Problem to solve
Can you output everything in the entries below from the line containing "Image: Pexels" down to the line containing "VEGAN TRAVEL", both of those lines included, copied verbatim and without the pictures?

Supplied material
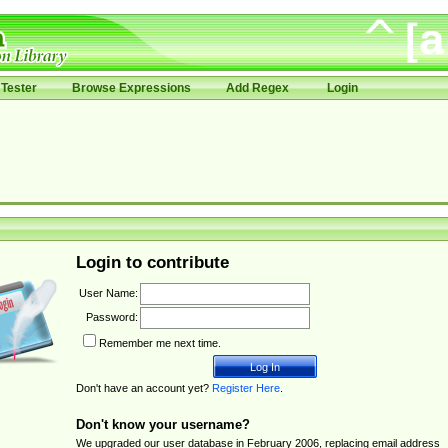
Tester
Browse Expressions
Add Regex
Login
Login to contribute
User Name:
Password:
Remember me next time.
Don't have an account yet?
Register Here
.
Don't know your username?
We upgraded our user database in February 2006, replacing email address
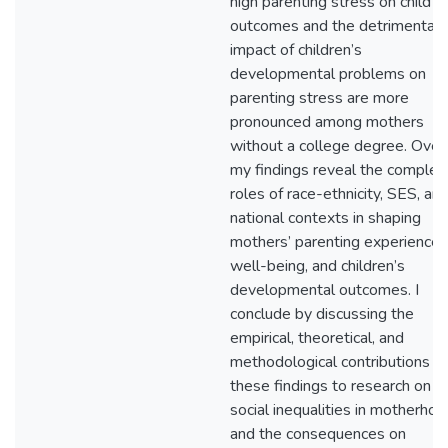
high parenting stress on child
outcomes and the detrimental
impact of children’s
developmental problems on
parenting stress are more
pronounced among mothers
without a college degree. Overa
my findings reveal the complex
roles of race-ethnicity, SES, an
national contexts in shaping
mothers’ parenting experiences
well-being, and children’s
developmental outcomes. I
conclude by discussing the
empirical, theoretical, and
methodological contributions of
these findings to research on
social inequalities in motherho
and the consequences on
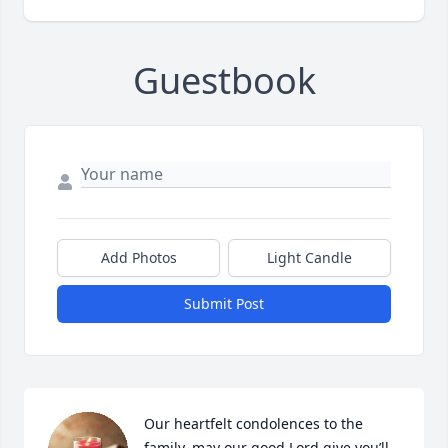
Guestbook
Add Photos
Light Candle
Submit Post
Our heartfelt condolences to the 
family, may our good Lord give you’ll 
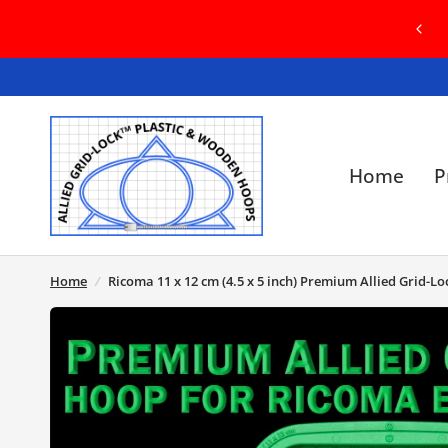
COME TO OUR BRAND NEW WEBSITE! IN
SE OF ANY ISSUES, PLEASE CONTACT US
Home
P
Home
/
Ricoma 11 x 12 cm (4.5 x 5 inch) Premium Allied Grid-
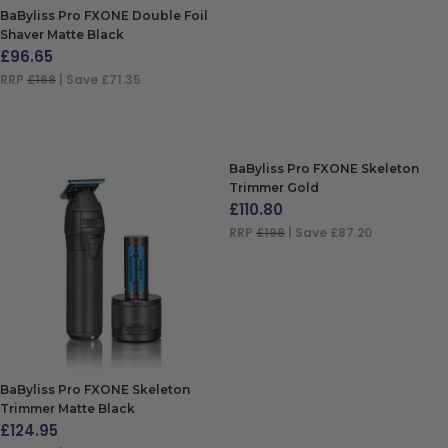
BaByliss Pro FXONE Double Foil
Shaver Matte Black
£
96.65
RRP
£168
| Save £71.35
ADD TO BAG
BaByliss Pro FXONE Skeleton
Trimmer Gold
£
110.80
RRP
£198
| Save £87.20
ADD TO BAG
BaByliss Pro FXONE Skeleton
Trimmer Matte Black
£
124.95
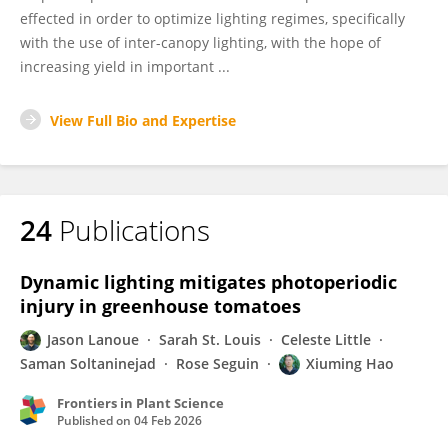
effected in order to optimize lighting regimes, specifically
with the use of inter-canopy lighting, with the hope of
increasing yield in important ...
View Full Bio and Expertise
24
Publications
Dynamic lighting mitigates photoperiodic
injury in greenhouse tomatoes
Jason Lanoue
Sarah St. Louis
Celeste Little
Saman Soltaninejad
Rose Seguin
Xiuming Hao
Frontiers in Plant Science
Published on
04 Feb 2026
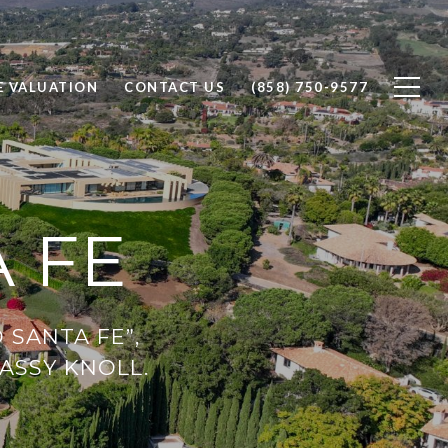
 VALUATION
CONTACT US
(858) 750-9577
 FE
 SANTA FE”,
RASSY KNOLL.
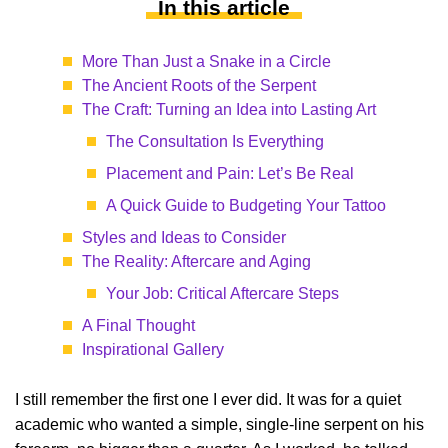
In this article
More Than Just a Snake in a Circle
The Ancient Roots of the Serpent
The Craft: Turning an Idea into Lasting Art
The Consultation Is Everything
Placement and Pain: Let’s Be Real
A Quick Guide to Budgeting Your Tattoo
Styles and Ideas to Consider
The Reality: Aftercare and Aging
Your Job: Critical Aftercare Steps
A Final Thought
Inspirational Gallery
I still remember the first one I ever did. It was for a quiet
academic who wanted a simple, single-line serpent on his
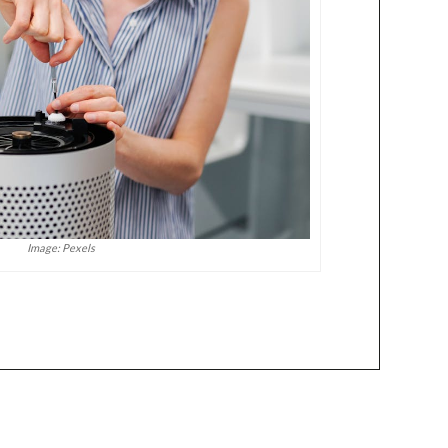
Image: Pexels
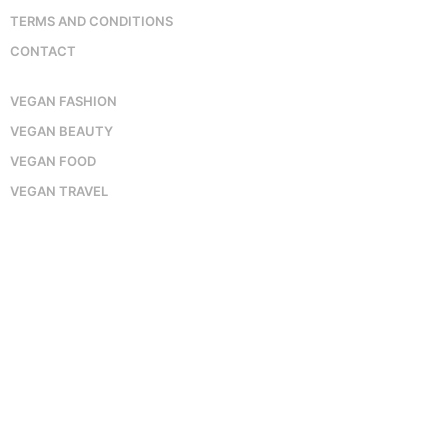
TERMS AND CONDITIONS
CONTACT
VEGAN FASHION
VEGAN BEAUTY
VEGAN FOOD
VEGAN TRAVEL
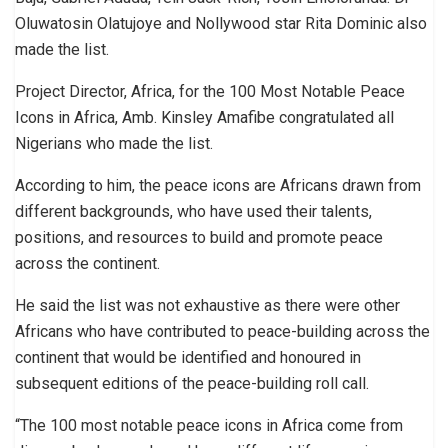
Oluwatosin Olatujoye and Nollywood star Rita Dominic also
made the list.
Project Director, Africa, for the 100 Most Notable Peace
Icons in Africa, Amb. Kinsley Amafibe congratulated all
Nigerians who made the list.
According to him, the peace icons are Africans drawn from
different backgrounds, who have used their talents,
positions, and resources to build and promote peace
across the continent.
He said the list was not exhaustive as there were other
Africans who have contributed to peace-building across the
continent that would be identified and honoured in
subsequent editions of the peace-building roll call.
“The 100 most notable peace icons in Africa come from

Answer to this exercise
Image: Pexels
TERMS AND CONDITIONS
CONTACT
VEGAN FASHION
VEGAN BEAUTY
VEGAN FOOD
VEGAN TRAVEL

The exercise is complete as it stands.